Measuring the impact of AI on experienced open-source developer productivity

Study design & scope

  • 16 experienced OSS maintainers from large, long-lived repos (~1M LOC, many years’ experience) completed 246 real issues.
  • Tasks were randomly assigned “AI allowed” vs “AI disallowed”; participants were paid $150/hr ($73k total).
  • Primary tool was Cursor with Claude models; most devs had LLM experience but mixed familiarity with Cursor. Training on the tool was brief.
  • Several commenters think N=16 is small but note: if AI were truly 5–10× as claimed in hype, this setup should still detect it.

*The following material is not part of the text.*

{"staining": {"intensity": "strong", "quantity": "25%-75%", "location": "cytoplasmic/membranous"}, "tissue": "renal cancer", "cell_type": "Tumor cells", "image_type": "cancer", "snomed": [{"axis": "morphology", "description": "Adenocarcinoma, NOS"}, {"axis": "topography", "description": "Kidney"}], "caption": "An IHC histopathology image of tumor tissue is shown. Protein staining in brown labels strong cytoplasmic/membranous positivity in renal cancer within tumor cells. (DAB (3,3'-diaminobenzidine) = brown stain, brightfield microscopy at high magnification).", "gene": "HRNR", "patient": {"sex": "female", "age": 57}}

Core findings: slowdown vs “felt” speedup

  • Measured effect: AI use caused a significant slowdown on these tasks.
  • Yet developers predicted AI would speed them up ~24%, and even after experiencing slowdown, still believed they were ~20% faster.
  • Time breakdown (from figures discussed): less time actively coding / testing / researching; more time prompting, reading AI output, waiting, and being idle.
  • Many infer that reduced mental effort and coding time makes work feel faster even when wall-clock time increases.

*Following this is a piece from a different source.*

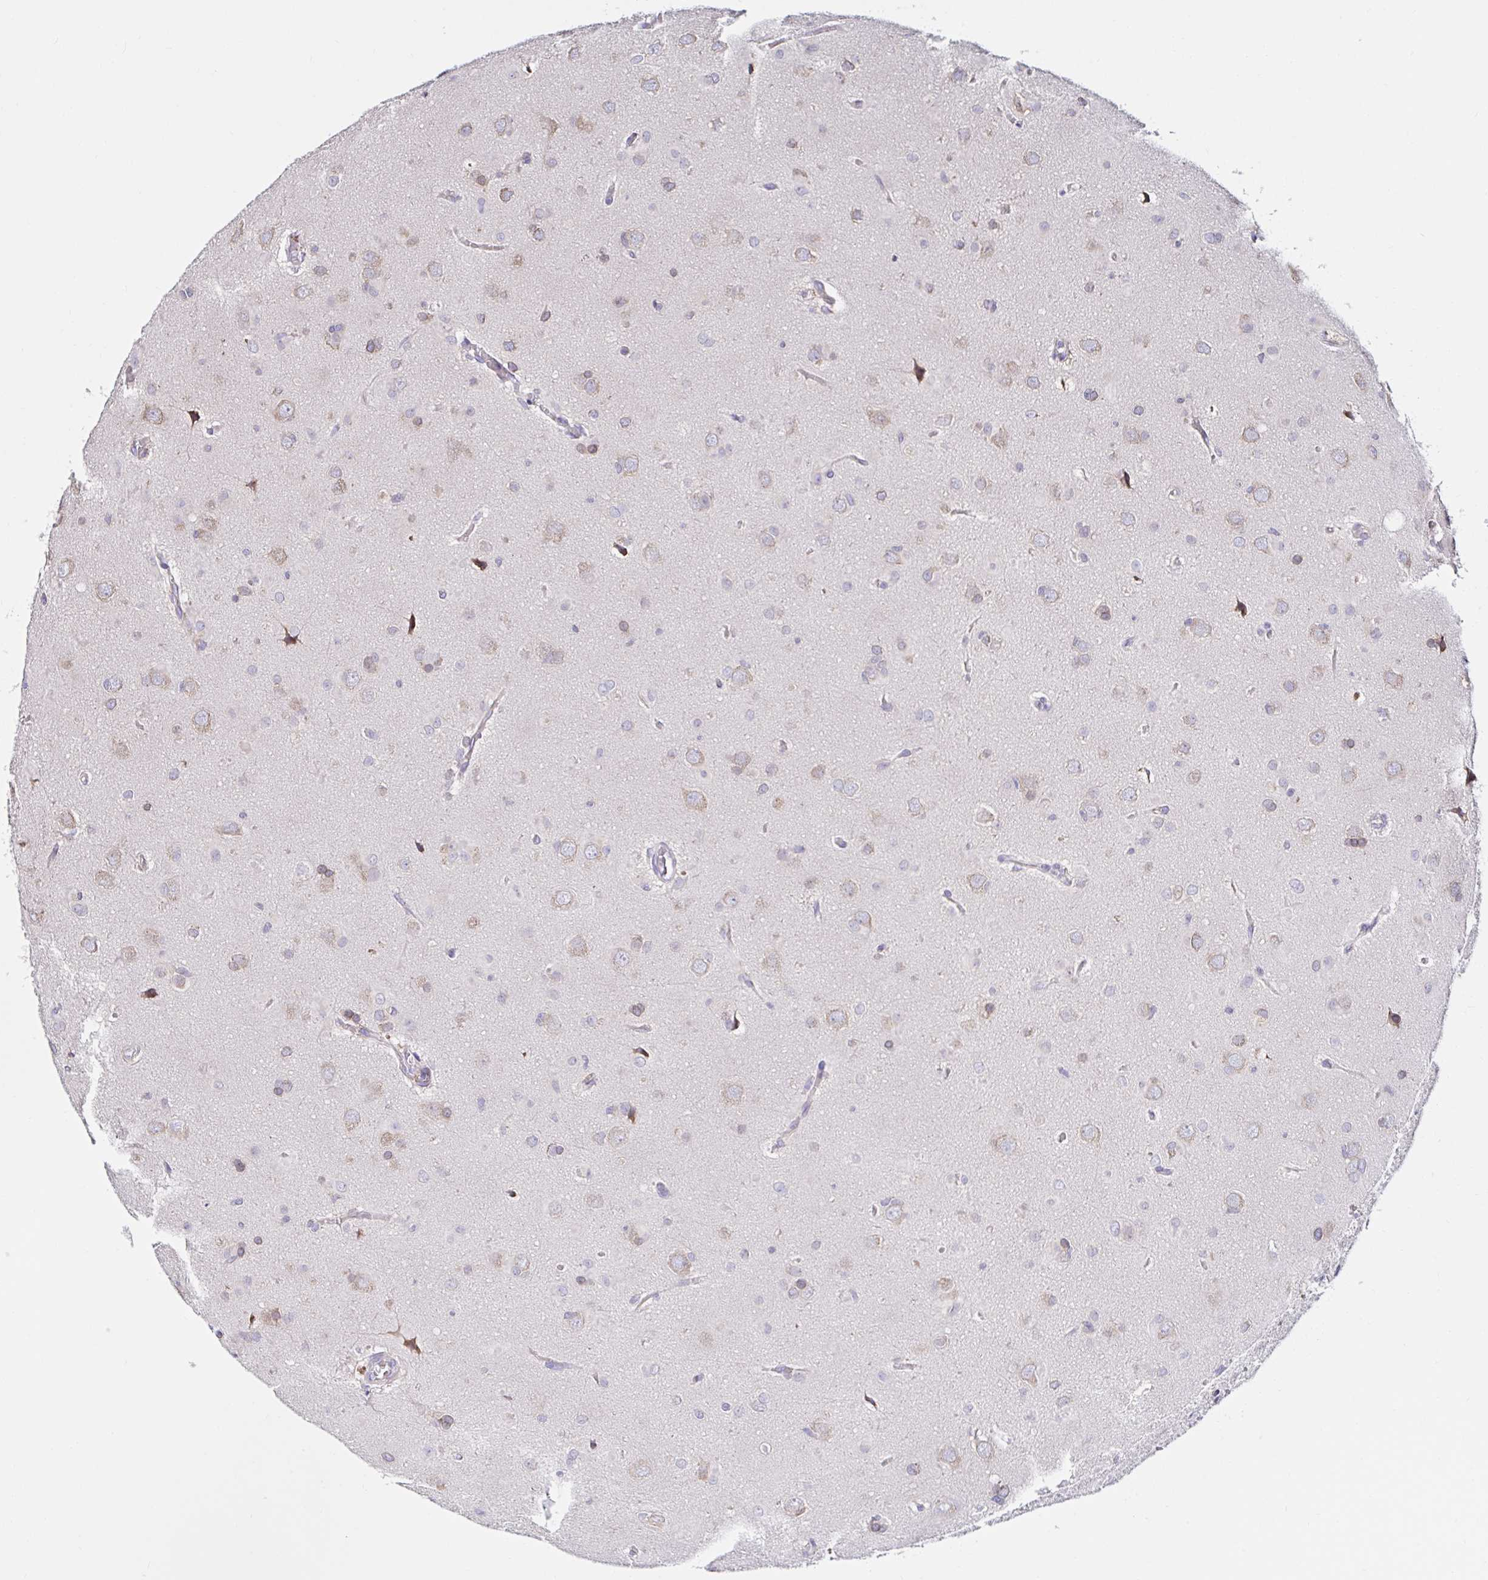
{"staining": {"intensity": "weak", "quantity": "25%-75%", "location": "cytoplasmic/membranous"}, "tissue": "glioma", "cell_type": "Tumor cells", "image_type": "cancer", "snomed": [{"axis": "morphology", "description": "Glioma, malignant, Low grade"}, {"axis": "topography", "description": "Brain"}], "caption": "There is low levels of weak cytoplasmic/membranous staining in tumor cells of malignant low-grade glioma, as demonstrated by immunohistochemical staining (brown color).", "gene": "VSIG2", "patient": {"sex": "male", "age": 58}}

Where AI seems helpful (anecdotal reports)

  • Strongly positive uses:
    • Learning or working in unfamiliar languages, frameworks, or codebases.
    • Boilerplate, small utilities, one-off scripts, config/CI/infra glue, refactors, type wrangling, test scaffolding.
    • “Stack Overflow on steroids”: syntax, API usage, translations between languages, debugging help, rubber-ducking.
    • Ops/sysadmin work: interpreting errors, reading manpages/docs and synthesizing commands.
  • Much weaker or negative:
    • Deep work in code you know well.
    • Complex, cross-cutting changes in large legacy systems.
    • Letting agents “vibe-code” large features or whole systems.

Generalization & learning curve

  • Many argue results are specific to:
    • Highly familiar repos with strict quality and implicit conventions.
    • Short, well-scoped issues.
    • Developers still climbing the “AI tooling + prompting + workflow” learning curve.
  • Others counter that prior positive studies also used relatively inexperienced users, suggesting current LLM coding value is narrower than marketed.

Open-source ecosystem effects

  • AI helps some maintainers keep up with tech debt, chores, dependency churn.
  • But OSS maintainers report:
    • More low-quality, AI-generated PRs and code reviews creating review load not captured by the study.
    • Contributors gaining résumé/“cred” without gaining real understanding of the codebase.
  • Debate over whether AI-boosted “trivial” contributions are net help or value extraction.

Trust, funding, and metrics

  • Some suspicion about funders and free compute from AI labs; organization states no direct payment from AI companies for evaluations.
  • Commenters stress:
    • Self-reported productivity is unreliable; objective measurement is crucial.
    • Speed per task is only one dimension; missing are quality, tech debt, long-term maintainability, institutional knowledge, and throughput across parallel tasks.
  • Many call for follow-up studies:
    • With junior/mid devs, unfamiliar repos, greenfield projects, newer models/agents, and long-term outcomes.